The double standard about cryonics
One of the most predictable features of public debates about cryonics is that those arguing in favor of cryonics are held to more rigorous standards than those seeking conventional medical treatment. Advocates of cryonics do not just have to prove that cryonics will work, they are also supposed to solve problems like overpopulation and the presumed boredom arising from expended lifespans. To some, people who make cryonics arrangements have an inflated perception of their own importance and should just forgo such selfish attempts to extend their lives. The default position seems to be that people should not exist and that life needs justification. Could you imagine such antinatalist rhetoric being employed when a person seeks conventional medical treatment to extend their life? We can’t, and such responses are quite indicative of the fact that people are not interested in serious evaluation of the cryonics argument.
The most striking case of cryonics being held to higher standards than conventional medicine concerns the requirement that “cryonics” needs to “work.” Even people who have made cryonics arrangements routinely say something like, “I estimate the probability of cryonics working as 5% but life insurance premiums are low and I have nothing to lose if it does not work.” To see how strange such a statement is, let’s look at these two terms, “cryonics” and “working.”
Cryonics is an experimental medical procedure to stabilize critically ill patients at low temperature to benefit from future advances in medicine. Such a definition can include a wide variety of cases, ranging from ice-free cryopreservation (vitrification) as an elective medical procedure in a hospital to the freezing of a person who is found days after circulatory arrest. Considering the enormous variability under which people can be cryopreserved, to claim that “cryonics” will not work without specifying under what conditions a cryopreservation is performed is akin to saying that “emergency medicine” or “chemotherapy” does not work — an absurd claim.

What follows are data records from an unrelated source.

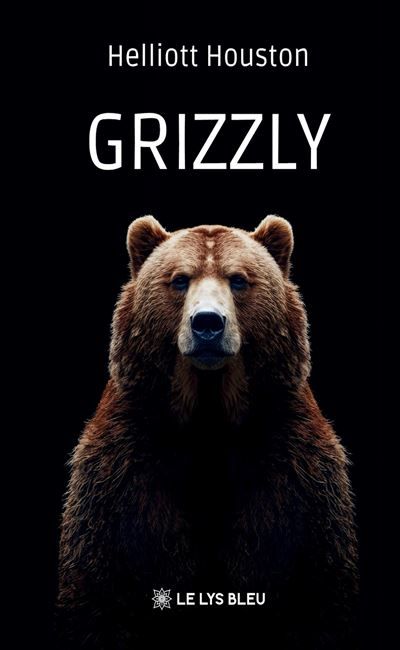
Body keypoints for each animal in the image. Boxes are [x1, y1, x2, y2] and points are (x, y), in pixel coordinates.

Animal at [57, 215, 358, 649]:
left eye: (239, 280)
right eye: (179, 279)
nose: (208, 324)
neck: (209, 414)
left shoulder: (296, 465)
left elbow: (320, 578)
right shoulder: (121, 468)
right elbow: (98, 581)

Usually when people argue that cryonics does not work they refer to the mistaken view that cryopreservation that is not initiated within hours, or even within minutes, after death does not make sense because the brain has “died” at that point. Such a view completely ignores the fundamental cryonics argument that lack of function of the brain does not imply that the neuroanatomical basis of identity is irreversibly destroyed.

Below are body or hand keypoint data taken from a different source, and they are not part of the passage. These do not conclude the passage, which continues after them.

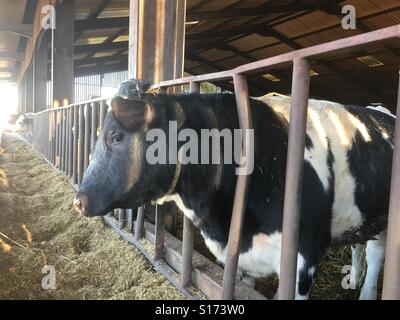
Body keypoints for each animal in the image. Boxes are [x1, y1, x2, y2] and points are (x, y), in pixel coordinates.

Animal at [73, 79, 396, 298]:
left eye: (116, 136)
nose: (78, 200)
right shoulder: (239, 261)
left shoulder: (303, 260)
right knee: (360, 244)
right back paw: (353, 278)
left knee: (377, 253)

But let us accept this position the sake of the argument. What such a critic is basically saying is that cryonics cannot work because cryonics patients are cryopreserved under conditions that do not allow it to work. To see how strange such a position is, imagine a country where law would prohibit CPR until 15 minutes of death. Would anyone be impressed if someone would argue that CPR does not work because patients suffer irreversible brain damage after 15 minutes of circulatory arrest? Of course not. We would instead insist that such obstacles should be removed so that these life-saving technologies can be employed as soon as needed. Clearly, whatever the merits of cryonics are, it is not reasonable to conflate the conditions under which cryonics is often conducted with the idea of cryonics as such.

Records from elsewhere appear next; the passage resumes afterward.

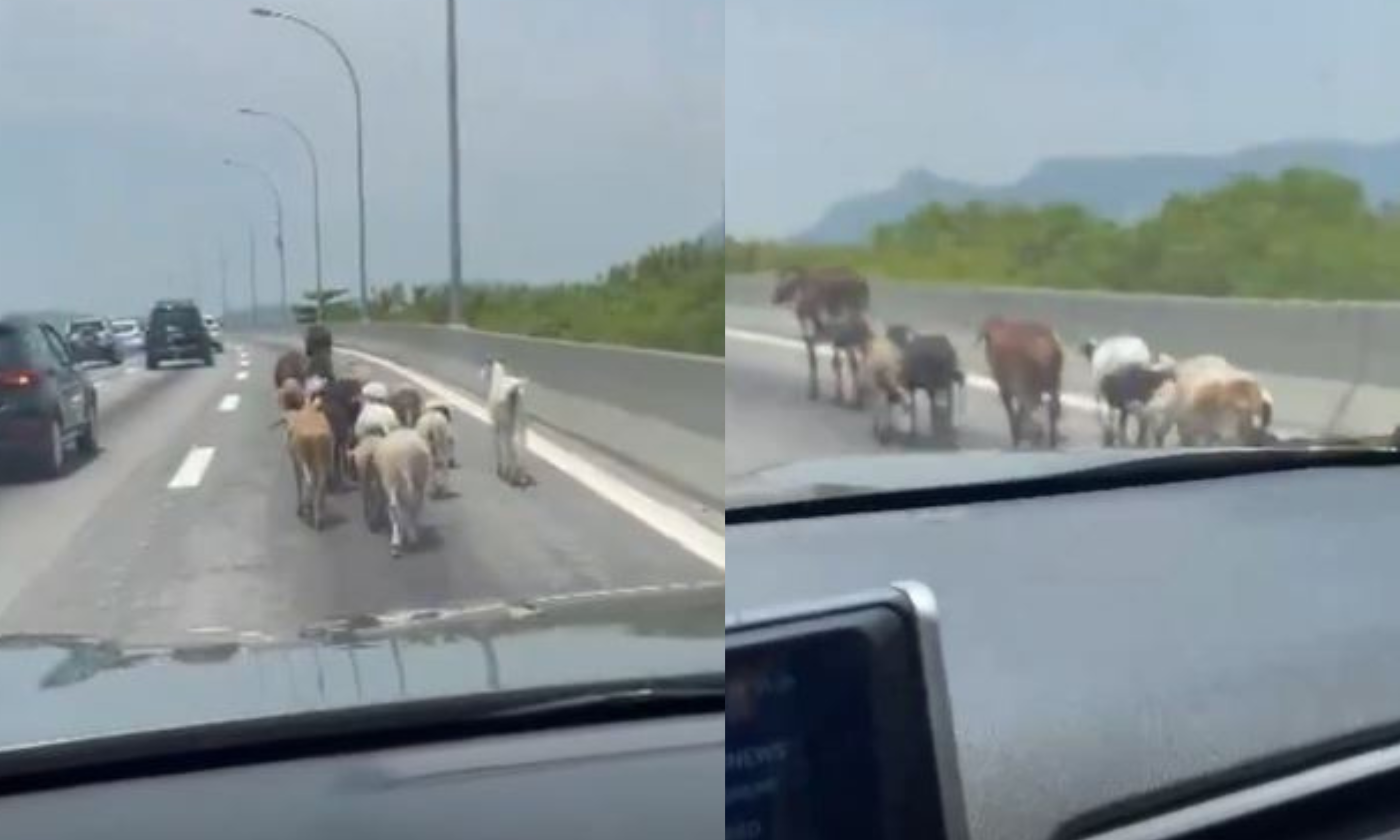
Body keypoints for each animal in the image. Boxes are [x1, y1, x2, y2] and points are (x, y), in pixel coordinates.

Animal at [772, 267, 868, 403]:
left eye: (782, 285)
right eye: (777, 283)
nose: (773, 298)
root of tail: (863, 284)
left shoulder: (815, 321)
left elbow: (823, 358)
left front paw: (818, 392)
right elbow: (819, 358)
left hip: (852, 315)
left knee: (856, 352)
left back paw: (857, 397)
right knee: (859, 351)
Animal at [980, 316, 1064, 450]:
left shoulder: (1007, 387)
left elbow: (1012, 411)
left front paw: (1018, 436)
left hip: (1028, 386)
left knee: (1032, 408)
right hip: (1053, 383)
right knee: (1053, 408)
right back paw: (1050, 441)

Now let’s look at the second term. What does it mean for cryonics to “work?” Naturally, we would like a medical procedure to cure the disease and restore the patient to the condition than he was in prior to the disease. In real life this often happens, especially in the case of minor infections and minor insults. But there are also many cases where (heroic) medical interventions are aimed at keeping the patient alive without expecting a full recovery without side effects. This is often the case in acute cardio-respiratory arrest and stroke. Would we prefer a complete recovery for such patients? Of course. But would we say that interventions that aim to save a patient’s life did not work if we fail to meet such an ideal – say, a permanent loss of movement in one arm or reduced memory function? No, our first concern would be with the patient’s survival and his perception of the quality of his “new” life.
In the case of cryonics things are not much different. We hope that advanced cell repair technologies will be successful in completely restoring the patient to good health in a rejuvenated state. For some patients complete inference of the original structure of the brain might not be possible, but advanced neural archeology and neurogenomics may restore a significant degree of the original person. We do not heap scorn on such scenarios in today’s medicine and there is no reason to hold cryonics to higher standards, especially if one also advocates the very restrictions that are responsible for such less than perfect outcomes. In fact, there is no reason to be scathing about any credible attempts to save or prolong a life, even if the attempt will not necessarily succeed. Such a perspective is a given in conventional medicine or rescue operations.
One objection to this position is to argue that cryonics cannot work even under the most favorable conditions. Such an argument would basically entail that if a critically ill patient is stabilized without ischemic delays, without ice formation, and without fracturing, it should be categorically ruled out that technologies will ever be developed to repair the original disease of the patient and any form of injury that occurs during the cryopreservation process itself. I personally would consider such a position extremely dogmatic (would anyone argue such a position of long-term technological stasis if the cryonics context were dropped?) but it raises a fundamental question about the burden of proof. Should it rest with the person who aims to prolong life or should it rest with the person who aims to prohibit such attempts? Asking the question is answering it.